Sex in C Major
Chapter 65

Yannis had turned onto his side on the sofa, and was still asleep.

For a moment, Stefan felt lost. What was he supposed to do in the house effectively on his own? He could leave, but...

He glanced towards the front door. Thought of his flat. The bare mattress. The swastika on his neighbour's door.

And Yannis, warm and sleeping, in a duvet on the sofa. The shiver of the bass in the evening. Playing together.

Stefan didn't want to go. He wanted to wait. For Daz. And Yannis.

For both of them.

But what was he supposed to do?

The clock above the mantelpiece said it was half past six in the evening, and the time jump-started Stefan's brain. He'd been out most of the afternoon. If Yannis had cuddled him all that time, it meant he hadn't had lunch or dinner. He probably hadn't had breakfast. And Stefan was still a little too buzzed to be hungry, but Yannis had to be, right?
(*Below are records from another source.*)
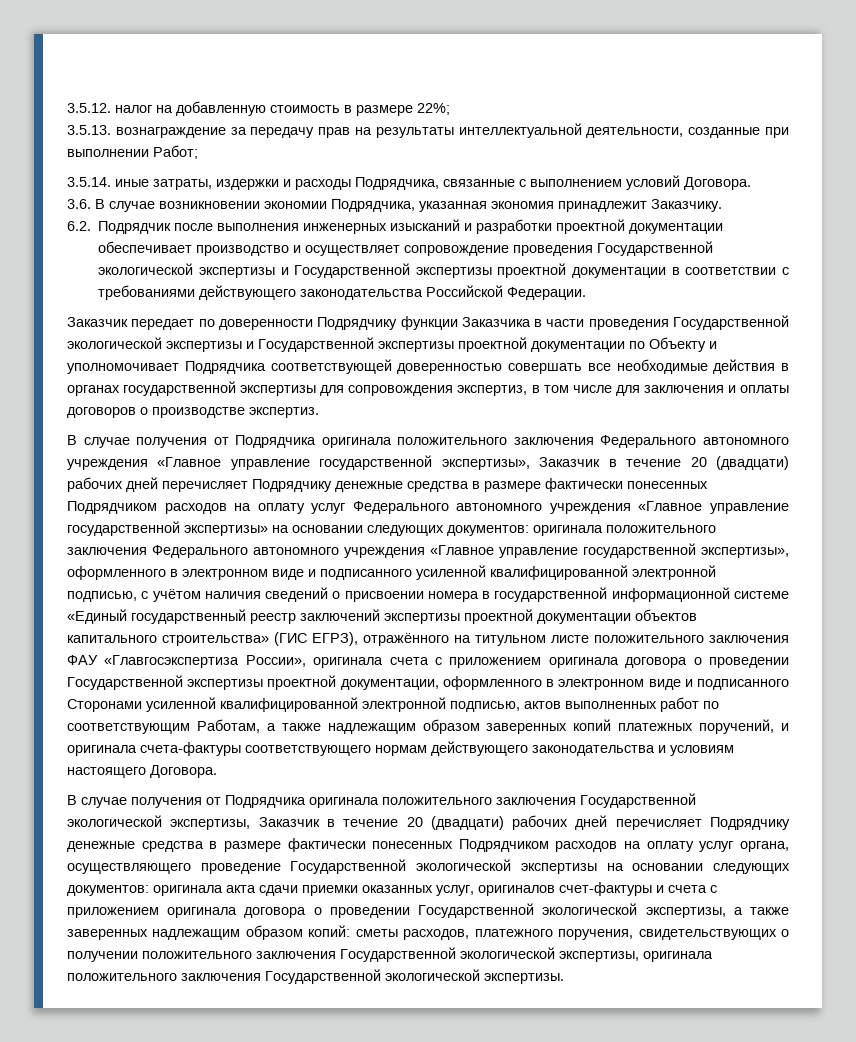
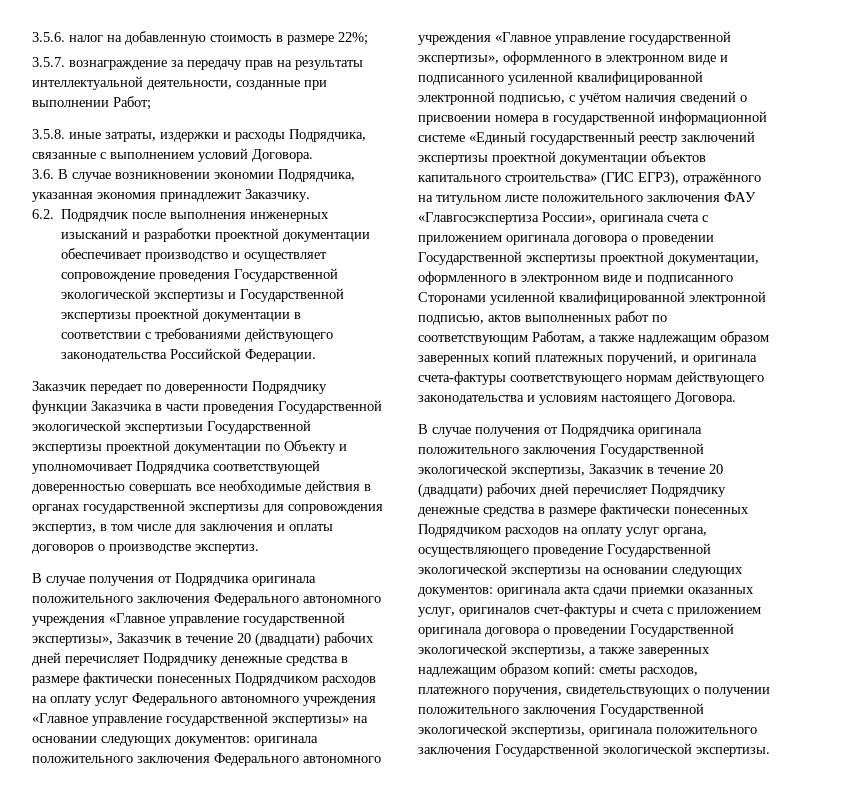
[67,103,111,113] 3.5.12. -> [32,32,65,42] 3.5.6.
[67,125,111,135] 3.5.13. -> [32,57,65,67] 3.5.7.
[67,177,111,187] 3.5.14. -> [32,129,65,139] 3.5.8.
[166,341,254,352] экспертизы и -> [125,424,203,434] экспертизыи

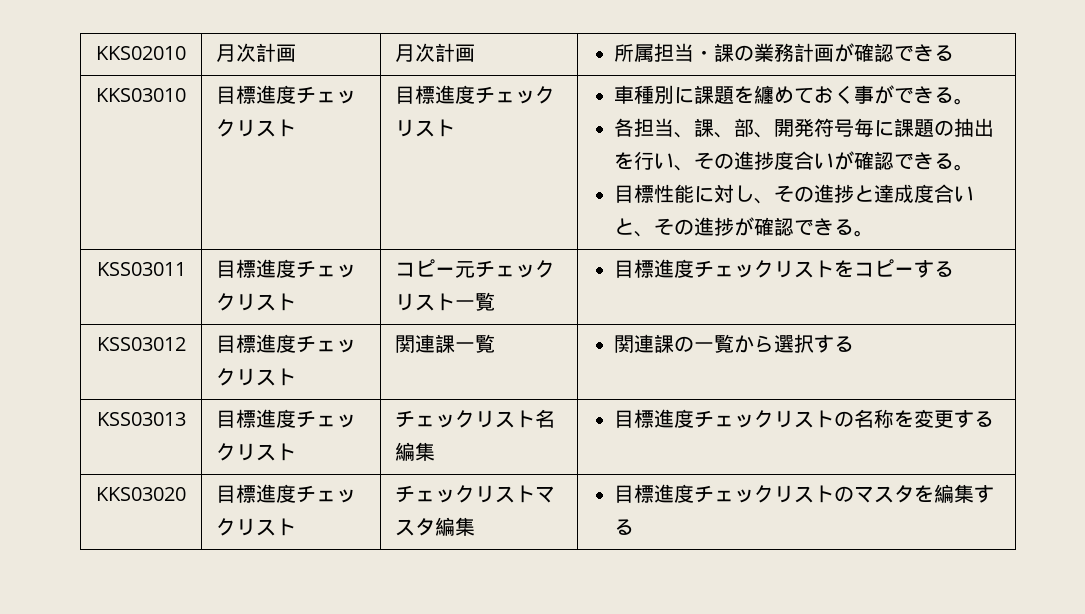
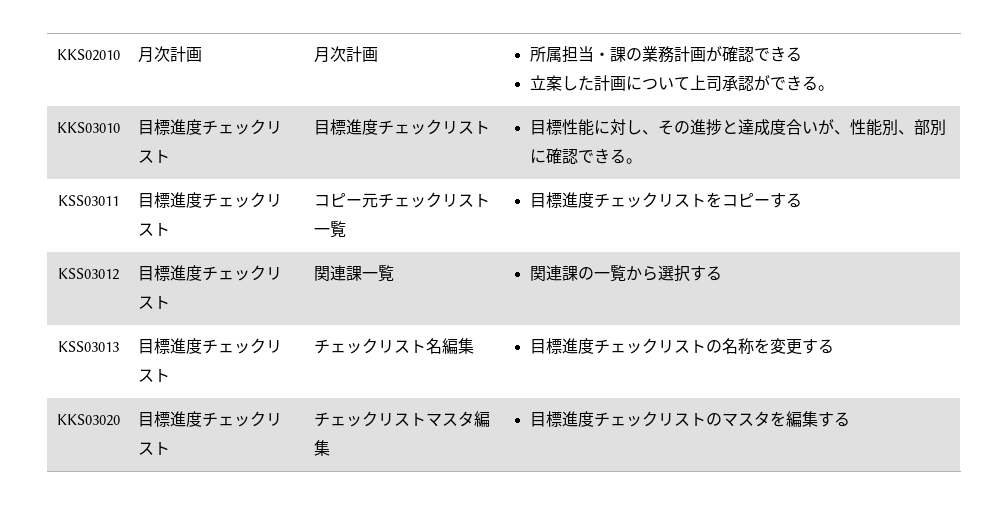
(955, 53) none -> [529,75,834,91] // 立案した計画について上司承認ができる。
[614,85,975,105] [614,118,995,138] [614,151,975,171] 車種別に課題を纏めておく事ができる。 // 各担当、課、部、開発符号毎に課題の抽出を行い、その進捗度合いが確認できる。 // -> (491, 127) none
[614,217,755,237] と、その進捗が -> [817,119,946,136] [529,149,546,163] が、性能別、部別に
Inspiration. Daz had said that night they'd talked about it all that Yannis needed to be fed or he wouldn't bother if he was focused on something. And Yannis might not be focused when he woke up, but he'd been focused all day on Stefan.

So...

Stefan ducked into the kitchen. He'd never really done anything in here, barely even entered it. It was small and cramped, but stuffed to the gills with food. Most of it was in packages with Arabic writing, or showed pictures of food Stefan didn't recognise, but there was a loaf of bread in the cupboard, and four different types of cheese in the fridge.

Toasties it was.

Stefan made a mean toastie. It had been all he could cook when he'd been thrown out, and he'd perfected it long before he'd stopped burning water. He unearthed a cheese grater from another cupboard, and a couple of small bowls from the drying rack by the sink, and set to work. The best toasties always had several types of cheese, even if they had nothing else.

He burrowed in the fridge again, though, and came up with a packet of sliced...meat. It looked like chorizo or pepperoni, but the writing was all in Arabic again. When he broke a piece off and ate it, though, it tasted fine-perhaps lamb?-so he shredded that, too, and sprinkled it amongst the cheese.
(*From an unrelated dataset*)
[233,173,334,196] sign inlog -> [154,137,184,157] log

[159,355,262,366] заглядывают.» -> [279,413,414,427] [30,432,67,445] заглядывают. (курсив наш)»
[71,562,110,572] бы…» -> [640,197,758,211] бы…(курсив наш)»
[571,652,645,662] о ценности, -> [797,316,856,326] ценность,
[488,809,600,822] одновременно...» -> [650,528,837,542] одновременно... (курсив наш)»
They didn't own a toastie maker, but the grill worked fine, and Stefan made a batch as his stomach clued into the goings-on and made its demands known. Figuring Yannis wouldn't mind, Stefan polished the first two off himself before making the rest, and by the time he heard movement in the next room, he had a towering plate of melting cheese, toasted bread, and...possible-lamb-chorizo-thing.

When he took it into the next room, though, Yannis was still asleep.
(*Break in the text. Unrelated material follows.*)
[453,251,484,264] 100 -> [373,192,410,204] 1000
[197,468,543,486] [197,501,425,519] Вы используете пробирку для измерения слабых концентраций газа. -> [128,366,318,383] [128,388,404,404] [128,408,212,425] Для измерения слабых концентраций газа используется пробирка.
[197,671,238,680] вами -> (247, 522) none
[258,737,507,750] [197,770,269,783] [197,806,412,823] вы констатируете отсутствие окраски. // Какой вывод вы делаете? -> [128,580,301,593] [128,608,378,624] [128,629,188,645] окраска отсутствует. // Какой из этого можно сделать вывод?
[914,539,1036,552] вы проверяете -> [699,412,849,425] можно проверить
"Um," Stefan said. He put the plate on the floor and perched carefully on the sofa by Yannis' hip. He'd just turned again. And the ginger cat was sitting on the arm, purring against the top of his head. "Yannis?"

Nothing.

"Yan."

That earned a grumble, and Stefan dared to shake a hidden shoulder. Eyelids cracked open. The scowl was venomous.

"What."

The voice was even more venomous, and Stefan bit his lip to prevent himself from smiling. It wasn't scary. It wasn't even masterful.

It was someone who hated getting up.

"You need to have something to eat."

"Later."

"I made some toasties."

"Later."

"Now."

The order slipped out before Stefan could prevent it, and he winced when Yannis narrowed his eyes into slits.

"I mean...Daz-Daz won't like it if he replaces out you didn't eat."

"He's not my master."

"But he won't like it. And you'll argue. And it's Christmas."

"Which means fuck all to "

"Which means you shouldn't row unless someone's racist old uncle is being inappropriate or everyone's really drunk, and that's a rule, whether you celebrate Christmas or not," Stefan said in a rush. "So I've made you something to eat and you're supposed to eat it."

The look was downright murderous-and then Yannis levered himself up, and sagged against the back of the sofa.

"Fine."

He said another word after fine, which Stefan guessed was possibly Arabic for cocksucker. When he asked, Yannis merely smirked.

"Turkish. And along those lines."

"Well...Daz says I'm getting better at it."

"Good for you."

It was said in a distinctly uncaring tone, but the look Yannis gave the plate was less hostile, and he began to pack them away with dedication. Stefan slid further back onto the sofa, and blinked when the cat imperiously stalked right over Yannis and onto Stefan's lap instead.

"Um-"

"Constantinople."

"Seriously?" Stefan asked, carefully scratching the cat behind the ears. It purred, and began to knead its claws into his towel.